Que les humoristes se moquent avec méchanceté de personnes majeures et vaccinées, je n’en ai rien à cirer. Le rôle d’un fou du Roi, c’est de montrer que le Roi est nu, subtilement ou pas. Le Roi, c’est le pouvoir, sous toutes ses formes. Les humoristes doivent pouvoir critiquer le pouvoir artistique, financier, médiatique, syndical, patronal, militaire, politique, culturel. Tous les pouvoirs. Comme ils l’entendent.

Me Julius Grey, l’avocat de Mike Ward, a bien résumé la chose : « La comédie peut parfois choquer, et mon client se moque des vaches sacrées de notre société. »

Bien dit.
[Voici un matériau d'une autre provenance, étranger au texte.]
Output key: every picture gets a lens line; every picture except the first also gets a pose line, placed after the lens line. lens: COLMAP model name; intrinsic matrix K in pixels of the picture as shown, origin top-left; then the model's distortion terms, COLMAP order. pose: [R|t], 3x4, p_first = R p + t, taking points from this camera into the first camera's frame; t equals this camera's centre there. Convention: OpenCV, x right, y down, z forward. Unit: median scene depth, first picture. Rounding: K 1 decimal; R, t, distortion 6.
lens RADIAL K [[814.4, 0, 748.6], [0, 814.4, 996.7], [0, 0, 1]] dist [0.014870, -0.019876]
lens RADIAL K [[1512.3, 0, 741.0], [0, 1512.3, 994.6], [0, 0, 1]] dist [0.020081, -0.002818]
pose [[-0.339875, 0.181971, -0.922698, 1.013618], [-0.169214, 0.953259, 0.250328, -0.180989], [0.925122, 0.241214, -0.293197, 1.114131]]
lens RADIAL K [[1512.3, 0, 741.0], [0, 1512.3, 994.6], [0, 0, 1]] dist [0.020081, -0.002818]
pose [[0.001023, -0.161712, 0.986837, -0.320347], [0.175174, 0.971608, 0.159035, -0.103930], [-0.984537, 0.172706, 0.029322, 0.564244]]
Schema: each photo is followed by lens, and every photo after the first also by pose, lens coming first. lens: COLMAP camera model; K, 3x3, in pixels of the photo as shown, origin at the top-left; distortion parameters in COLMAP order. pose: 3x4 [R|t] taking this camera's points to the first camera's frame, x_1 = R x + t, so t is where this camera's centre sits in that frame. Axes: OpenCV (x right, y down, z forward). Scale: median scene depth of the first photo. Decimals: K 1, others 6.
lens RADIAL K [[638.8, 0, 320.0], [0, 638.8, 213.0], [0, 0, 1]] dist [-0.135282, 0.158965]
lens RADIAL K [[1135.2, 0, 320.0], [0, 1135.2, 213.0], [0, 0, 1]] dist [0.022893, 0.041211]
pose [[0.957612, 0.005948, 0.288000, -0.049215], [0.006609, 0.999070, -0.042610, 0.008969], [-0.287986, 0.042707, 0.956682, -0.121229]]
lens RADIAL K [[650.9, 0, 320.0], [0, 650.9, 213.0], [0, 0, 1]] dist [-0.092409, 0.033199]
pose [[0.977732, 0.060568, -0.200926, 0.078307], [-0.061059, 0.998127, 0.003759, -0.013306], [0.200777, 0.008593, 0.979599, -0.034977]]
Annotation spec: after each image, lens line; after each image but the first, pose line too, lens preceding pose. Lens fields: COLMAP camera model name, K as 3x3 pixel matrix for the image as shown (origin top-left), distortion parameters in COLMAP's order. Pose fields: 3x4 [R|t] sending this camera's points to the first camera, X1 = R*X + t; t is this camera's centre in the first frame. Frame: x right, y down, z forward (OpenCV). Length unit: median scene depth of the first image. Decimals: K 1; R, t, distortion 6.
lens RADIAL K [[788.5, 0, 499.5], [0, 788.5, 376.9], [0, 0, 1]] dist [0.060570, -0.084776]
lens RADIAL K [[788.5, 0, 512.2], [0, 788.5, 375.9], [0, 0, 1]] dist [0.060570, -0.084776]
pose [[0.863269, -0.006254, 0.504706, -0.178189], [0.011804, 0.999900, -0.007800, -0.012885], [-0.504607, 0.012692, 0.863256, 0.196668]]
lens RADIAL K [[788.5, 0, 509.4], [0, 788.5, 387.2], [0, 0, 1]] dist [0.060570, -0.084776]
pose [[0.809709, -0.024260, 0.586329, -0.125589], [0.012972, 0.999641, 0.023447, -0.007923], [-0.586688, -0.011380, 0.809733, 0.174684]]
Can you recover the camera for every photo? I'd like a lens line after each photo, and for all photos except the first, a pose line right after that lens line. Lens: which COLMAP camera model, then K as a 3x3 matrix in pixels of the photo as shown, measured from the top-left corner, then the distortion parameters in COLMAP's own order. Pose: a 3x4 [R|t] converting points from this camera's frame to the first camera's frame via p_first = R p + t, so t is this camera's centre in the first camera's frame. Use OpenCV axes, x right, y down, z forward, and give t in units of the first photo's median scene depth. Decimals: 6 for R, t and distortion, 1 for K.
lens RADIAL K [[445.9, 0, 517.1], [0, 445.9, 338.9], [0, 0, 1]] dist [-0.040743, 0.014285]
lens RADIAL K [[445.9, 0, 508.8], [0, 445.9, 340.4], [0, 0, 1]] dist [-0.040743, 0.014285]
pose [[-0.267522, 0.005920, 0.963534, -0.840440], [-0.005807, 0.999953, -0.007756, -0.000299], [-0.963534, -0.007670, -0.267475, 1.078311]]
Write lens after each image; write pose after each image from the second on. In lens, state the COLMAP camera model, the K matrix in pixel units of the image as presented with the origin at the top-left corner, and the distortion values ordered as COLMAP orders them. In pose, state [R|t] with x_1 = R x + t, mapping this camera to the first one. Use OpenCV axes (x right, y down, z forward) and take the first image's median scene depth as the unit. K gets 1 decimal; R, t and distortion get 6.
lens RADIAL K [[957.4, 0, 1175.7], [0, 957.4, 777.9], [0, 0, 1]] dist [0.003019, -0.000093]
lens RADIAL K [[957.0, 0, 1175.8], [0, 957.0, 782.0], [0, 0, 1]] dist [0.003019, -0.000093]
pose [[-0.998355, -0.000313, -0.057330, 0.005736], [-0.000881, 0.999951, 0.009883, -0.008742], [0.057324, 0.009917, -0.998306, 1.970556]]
Mais j’aimerais qu’on m’explique en quoi un enfant handicapé de 10 ans est une vache sacrée.

De tous les gens qui méritent d’être dénoncés, raillés et ridiculisés par nos fous du Roi, je pense qu’un enfant handicapé de 10 ans devrait avoir droit à une sorte de « clause nonobstant », une loi non écrite, comme pour le gardien qu’on ne met pas en échec, au hockey. L’enfant handicapé de 10 ans, on devrait lui crisser la paix.